Civilian Complaint Review Board leaders and Pantaleo’s attorney then will have about two weeks to draft a response, and O’Neill has the final say; he’s never hinted at what he may do. The crux of the case remains whether Pantaleo used a chokehold, which is banned by the NYPD; the officer denies he used the move.
The internal police process comes to a head just weeks after Attorney General William Barr declined to bring federal charges against the embattled officer. The issue of Pantaleo’s employment also took center stage during Wednesday night’s Democratic primary debate, as protesters screamed, “Fire Pantaleo!” while New York Mayor Bill de Blasio shared the stage with other candidates for president.
“There’s going to be justice. I have confidence in that,” de Blasio said during the debate, adding that Pantaleo’s professional fate should be decided within the next 30 days. “For the first time, we are not waiting on the federal Justice Department, which told the city of New York that we could not proceed because the Justice Department was pursuing their prosecution.”
O’Neill weighed in Thursday morning on the overall timetable for the pending Pantaleo decision.
“I’m anticipating that that should come shortly, you know, within the next week or two, and then we’ll move forward,” O’Neill said on the “The Joe Piscopo Show” on AM 970 The Answer.
‘This is what democracy looks like’
Garner died on July 17, 2014, after police attempted to arrest the 43-year-old father of six, who was allegedly selling loose cigarettes illegally on Staten Island, a crime for which he previously he had been arrested.
Garner’s friend, Ramsey Orta, recorded the confrontation on his cell phone as it quickly escalated.
In the video, Pantaleo can be seen wrapping one arm around Garner’s shoulder and the other around his neck before jerking him back and pulling him to the ground. As Pantaleo forces Garner’s head into the sidewalk, Garner can be heard saying, “I can’t breathe. I can’t breathe.”
Federal investigators began examining the circumstances of Garner’s death in 2014, after a grand jury in New York declined to indict the Staten Island officer. The city settled with Garner’s estate in 2015 for $5.9 million.
Meanwhile, Pantaleo has been on desk duty since the incident.
Activists and lawyers for the Civilian Complaint Review Board call the maneuver Pantaleo used on Garner an illegal chokehold. But union officials and the officer’s lawyers describe it as a “seatbelt hold” — a takedown move taught to rookies at the police academy — and blame Garner’s death on his poor health.
“Mr. Garner died from being morbidly obese” and having other health issues, Pantaleo’s attorney, Stuart London, said earlier this year. “He was a ticking time bomb and set these facts in motion by resisting arrest.”
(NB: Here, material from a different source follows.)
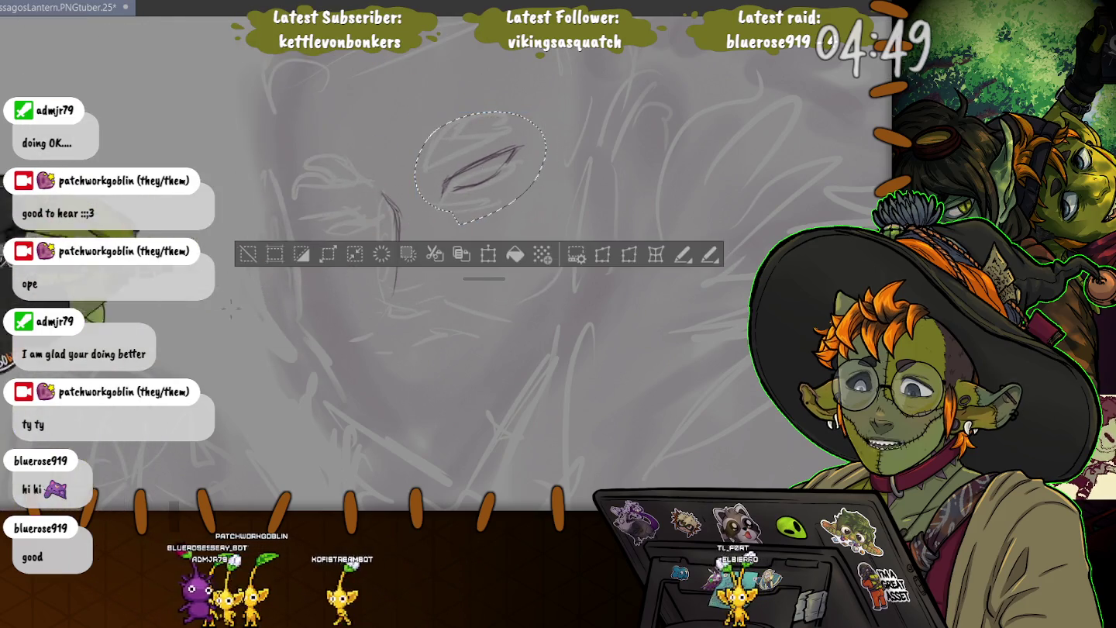
key(ctrl+d)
Garner’s death brought the Black Lives Matter movement to the forefront in New York, with protesters marching in the streets. Five years later, Garner’s death remains a fervent topic locally and on the national stage.
“To the protestors in the audience today: I heard you. I saw you. I thank you,” de Blasio tweeted. “This is what democracy looks like and no one said it was pretty.”